Broadcom projects $16 billion in AI chips for its next quarter — and the market is disappointed because it expected $17.2 billion. SpaceX starts its IPO roadshow, the largest IPO in history. And MiniMax launches a code model that rivals Opus 4.7 at 1/40 of the price. Three stories that seem unrelated but tell the same story: AI sends contradictory signals — and all are true from their angle.
On June 3, Broadcom presented its Q2 fiscal results and delivered a Q3 outlook that disappointed the market. The company projects $16 billion in AI semiconductor revenue for the quarter ending in July, below the $17.2 billion analysts from Bloomberg expected.
CEO Hock Tan didn't raise his $100 billion AI revenue target for 2027, despite Google and Meta expanding their commitments with Broadcom. This was interpreted as a sign that AI chip market expansion might be progressing slower than anticipated.
But the details paint a more nuanced picture. Broadcom plans to ship 10 gigawatts of compute capacity in 2027 and "much more" in 2028. AI semiconductor revenue in Q2 was $10.8 billion, slightly above consensus. And TSMC, the manufacturer of Broadcom's chips, maintains its 30% growth forecast for 2026, with its CEO saying customers "are very positive about AI prospects."
The real message isn't "AI is slowing down" — it's "the supply chain can't keep up." Demand is still there, but TSMC's manufacturing capacity is the bottleneck. And Broadcom, as the middleman, feels the pressure first.
From chip supply to public offering: while Broadcom deals with capacity, SpaceX prepares the largest stock market debut in history.
On June 4, SpaceX started its IPO roadshow with a target valuation of $1.75 trillion. It's the largest initial public offering in history — and comes in a context where Anthropic has already filed its S-1 and OpenAI is preparing its own.
The roadshow runs until June 12, when shares are expected to start trading under the ticker SPCX. SpaceX plans to sell approximately 10% of the company, which would mean an injection of around $175 billion. Funds will go toward Starship development, Starlink expansion, and the AI computing infrastructure it already rents to Anthropic for $1.25 billion a month.
The context is historic: never before have three tech companies of this caliber — SpaceX ($1.75T), Anthropic (~$965B), and OpenAI (~$1T) — prepared simultaneous public offerings. Wedbush analysts call it "the opening of the IPO market floodgates." If all three go public, we'd be looking at the largest concentration of IPOs in history, with a combined value exceeding $3.7 trillion.
We already covered Anthropic's S-1 and how the triple IPO will define the next decade. With SpaceX joining the dance, the question is no longer when, but at what price.
And while the giants go public, a Chinese startup proves efficiency can break any prediction.

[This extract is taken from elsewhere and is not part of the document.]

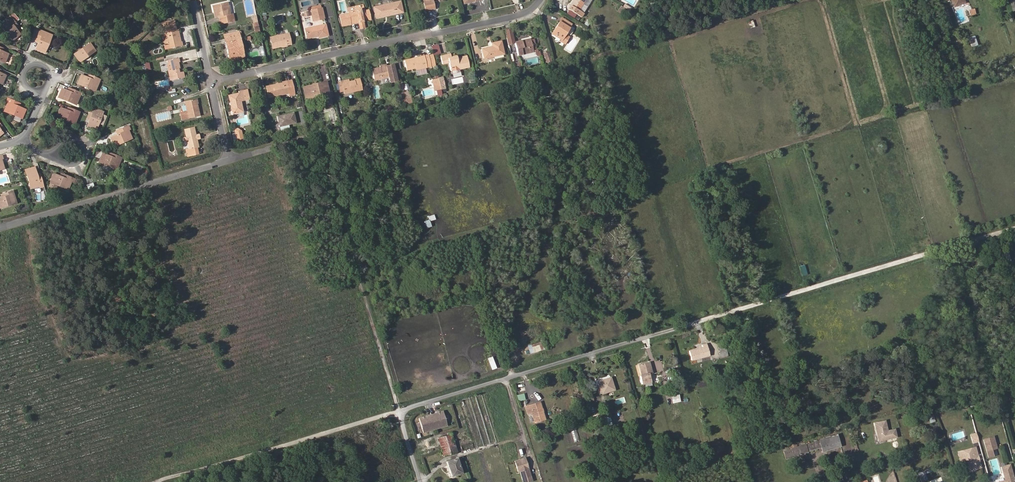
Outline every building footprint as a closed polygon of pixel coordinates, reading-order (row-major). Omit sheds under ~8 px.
[(423,0),(425,10),(435,8),(433,0),(425,0),(423,0)] [(585,0),(575,0),(569,10),(581,17),(583,13),(579,10),(585,0)] [(403,12),(400,1),(374,7),(376,18),(385,16),(385,14),(394,12),(395,14),(403,12)] [(233,16),(233,13),(230,14),(228,2),(212,5),(214,13),(215,12),(216,17),(220,17),(221,24),(232,22),(231,16),(233,16)] [(366,19),(371,20),(369,10),(364,11),(362,4),(355,6),(356,10),(348,12),(348,14),(339,16),(342,26),(351,24),(350,23),(358,21),(359,22),(360,28),(365,27),(363,20),(365,19),(366,19)] [(623,12),(626,9),(623,7),(621,5),(617,11),(622,14),(623,12)] [(324,19),(322,8),(321,8),(311,10),(314,21),(324,19)] [(19,20),(14,13),(10,16),(15,23),(19,20)] [(15,28),(13,25),(15,23),(10,16),(7,19),(7,20),(0,26),(13,40),(20,34),(15,28)] [(565,35),(572,24),(562,18),(556,27),(558,28),(553,35),(561,40),(560,41),(565,44),(569,37),(565,35)] [(179,42),(176,30),(173,31),(173,29),(174,29),(173,21),(162,24),(164,32),(166,31),(169,44),(164,46),(165,49),(182,45),(182,41),(181,42),(179,42)] [(328,36),(325,24),(305,29),(307,38),(318,36),(319,38),(328,36)] [(515,44),(511,29),(504,30),(508,45),(515,44)] [(45,53),(52,35),(40,30),(36,38),(40,39),(38,42),(36,49),(45,53)] [(239,53),(237,42),(241,41),(239,31),(223,35),(225,43),(226,42),(228,50),(227,50),(229,60),(244,57),(243,52),(239,53)] [(291,44),(289,33),(270,37),(272,48),(291,44)] [(536,48),(534,39),(531,39),(530,38),(514,42),(518,56),(534,52),(533,49),(536,48)] [(503,54),(500,41),(491,43),(492,47),(481,49),(483,59),(503,54)] [(95,51),(90,43),(74,54),(80,62),(95,51)] [(432,46),(435,54),(440,53),(438,44),(432,46)] [(8,54),(2,51),(0,50),(0,61),(5,63),(8,54)] [(552,61),(549,52),(543,53),(546,63),(552,61)] [(469,67),(467,57),(457,59),(457,56),(451,58),(450,54),(443,56),(445,63),(449,62),(451,71),(452,71),(459,69),(469,67)] [(5,63),(10,65),(14,57),(9,55),(5,63)] [(431,66),(430,60),(426,61),(425,56),(424,56),(404,60),(406,70),(415,68),(415,70),(431,66)] [(179,72),(178,69),(180,69),(178,62),(179,62),(178,58),(167,61),(168,64),(167,65),(170,80),(184,77),(183,72),(179,72)] [(523,70),(521,61),(513,63),(515,72),(523,70)] [(394,82),(390,65),(386,66),(380,67),(372,69),(374,80),(389,77),(390,82),(394,82)] [(95,91),(100,79),(92,76),(91,79),(88,77),(81,75),(77,84),(95,91)] [(441,89),(438,78),(433,79),(435,90),(441,89)] [(362,90),(359,79),(354,80),(354,81),(349,82),(342,83),(341,81),(338,82),(340,92),(344,91),(344,94),(362,90)] [(268,98),(289,93),(290,96),(295,95),(292,83),(287,84),(286,81),(282,82),(282,83),(266,87),(268,98)] [(332,104),(327,84),(322,86),(321,83),(315,84),(315,87),(304,89),(306,98),(324,93),(326,105),(327,105),(331,104),(332,104)] [(76,105),(81,93),(72,89),(71,92),(67,91),(62,88),(58,97),(76,105)] [(243,110),(241,101),(245,100),(245,99),(249,98),(248,96),(244,97),(242,90),(238,91),(239,93),(228,95),(230,105),(231,105),(232,107),(231,107),(232,114),(238,113),(238,111),(243,110)] [(22,119),(26,110),(19,107),(16,105),(17,102),(8,98),(6,102),(8,103),(4,111),(22,119)] [(200,116),(198,106),(196,107),(194,99),(185,101),(187,111),(181,112),(182,120),(200,116)] [(96,130),(103,112),(91,107),(88,115),(91,116),(89,120),(87,126),(96,130)] [(75,124),(80,111),(71,108),(70,111),(67,110),(61,108),(57,117),(75,124)] [(303,110),(297,111),(300,126),(305,125),(303,110)] [(155,114),(157,121),(171,118),(170,111),(155,114)] [(297,123),(294,112),(277,116),(279,127),(297,123)] [(132,139),(128,130),(130,129),(128,126),(120,130),(121,133),(117,134),(110,137),(114,146),(132,139)] [(198,147),(197,139),(200,139),(199,134),(196,135),(194,127),(184,130),(186,137),(183,138),(184,142),(187,141),(188,148),(188,149),(186,149),(187,156),(198,154),(196,148),(198,147)] [(243,138),(241,131),(237,129),(234,129),(237,143),(245,142),(245,139),(243,138)] [(117,169),(122,157),(114,154),(112,157),(109,156),(103,153),(99,162),(117,169)] [(44,186),(41,177),(38,178),(37,175),(35,167),(25,170),(30,189),(39,186),(40,188),(44,186)] [(75,183),(76,179),(64,174),(63,177),(60,176),(54,174),(50,183),(57,186),(68,190),(71,182),(75,183)] [(93,182),(85,184),(87,190),(94,188),(93,182)] [(13,190),(4,193),(5,196),(2,197),(0,198),(0,208),(16,203),(13,190)] [(805,264),(799,266),(802,276),(808,274),(805,264)] [(530,354),(546,349),(544,341),(527,346),(530,354)] [(689,351),(691,361),(710,356),(707,344),(702,345),(703,347),(689,351)] [(718,348),(720,355),(727,353),(725,346),(718,348)] [(492,369),(497,367),(492,356),(487,358),(492,369)] [(643,384),(651,382),(648,373),(652,372),(649,363),(639,366),(642,376),(641,376),(643,384)] [(611,378),(598,382),(602,394),(615,390),(611,378)] [(673,406),(679,405),(677,398),(679,398),(678,391),(670,393),(673,406)] [(463,399),(476,447),(495,442),(482,394),(463,399)] [(545,416),(541,402),(531,405),(530,403),(526,404),(528,411),(531,410),(534,420),(545,416)] [(443,411),(419,418),(423,432),(447,425),(443,411)] [(610,416),(602,417),(603,426),(611,425),(610,416)] [(886,420),(874,422),(878,441),(897,437),(895,428),(888,430),(886,420)] [(566,430),(570,442),(574,441),(570,429),(566,430)] [(438,438),(444,456),(456,452),(455,448),(456,448),(452,434),(438,438)] [(822,451),(839,446),(836,435),(818,440),(821,448),(822,451)] [(975,443),(973,435),(966,437),(969,445),(975,443)] [(990,439),(981,441),(985,454),(994,451),(990,439)] [(805,444),(807,452),(821,448),(818,440),(805,444)] [(785,458),(807,452),(805,444),(790,448),(790,449),(783,451),(785,458)] [(978,468),(972,448),(954,454),(957,463),(964,461),(965,462),(966,464),(966,465),(967,470),(970,470),(978,468)] [(447,461),(452,475),(462,472),(457,458),(447,461)] [(532,477),(526,458),(516,461),(519,471),(521,471),(524,479),(532,477)] [(999,469),(1002,481),(1011,481),(1007,467),(999,469)]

And the story that breaks the narrative: Chinese startup MiniMax launched a code generation model that, according to independent benchmarks, matches the performance of Anthropic's Opus 4.7 on programming tasks — but at 1/40 the cost per token.
The model, whose technical name hasn't been made public, was evaluated on the SWE-bench benchmark (fixing real bugs in open source repositories) and achieved results comparable to Opus 4.7. The cost, however, is drastically lower: approximately $0.25 per million tokens compared to ~$10 for Opus.

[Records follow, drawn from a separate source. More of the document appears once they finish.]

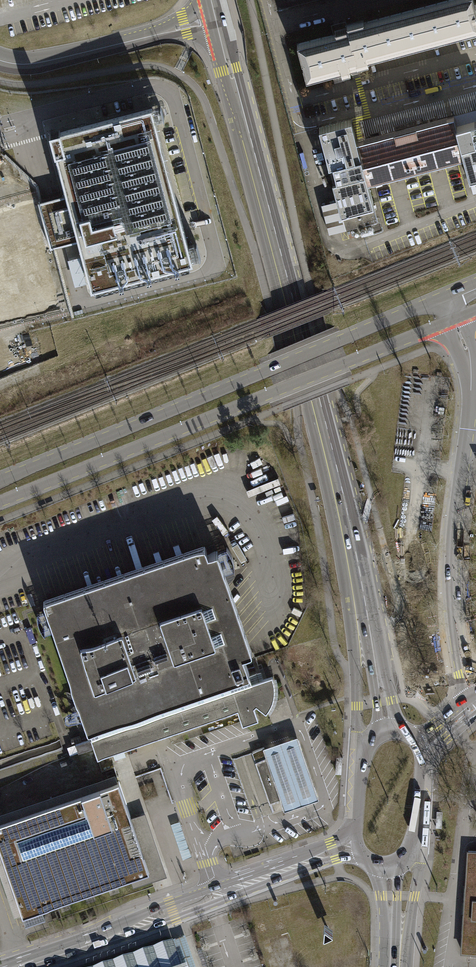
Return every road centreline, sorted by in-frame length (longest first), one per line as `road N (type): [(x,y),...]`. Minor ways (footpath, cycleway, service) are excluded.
road 1 (secondary): [(216,17),(350,532),(366,626)]
road 2 (primary): [(0,504),(453,319)]
road 3 (primary): [(444,297),(0,479)]
road 4 (secondary): [(475,702),(452,579),(471,390),(453,319)]
road 5 (tertiary): [(356,826),(331,845),(2,966)]
road 6 (tertiary): [(37,966),(360,855)]
road 7 (secondary): [(0,60),(47,62),(216,17)]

Just a week ago we analyzed how open source was losing ground and the gap with closed models was widening. This launch shows the story isn't so simple. MiniMax isn't open source, but its proprietary model competes on price and performance. The gap isn't between open and closed — it's between those who can afford the most expensive compute and those who optimize for efficiency.
MiniMax's move also has geopolitical implications: a Chinese model rivaling the best Western models at a fraction of the cost. In a context where China restricts its researchers' travel, that its startups keep launching competitive models suggests talent and innovation don't stop by decree.
Broadcom says "caution, capacity is the limit." SpaceX says "more, the public market is ready." MiniMax says "cheaper, efficiency is the key." Three contradictory signals from the same ecosystem — and all three are true. AI isn't an industry with one clear direction: it's a field of forces where demand, supply, capital, and innovation pull in opposite directions. Whoever understands that complexity will have an advantage. Whoever looks for a single answer will miss it.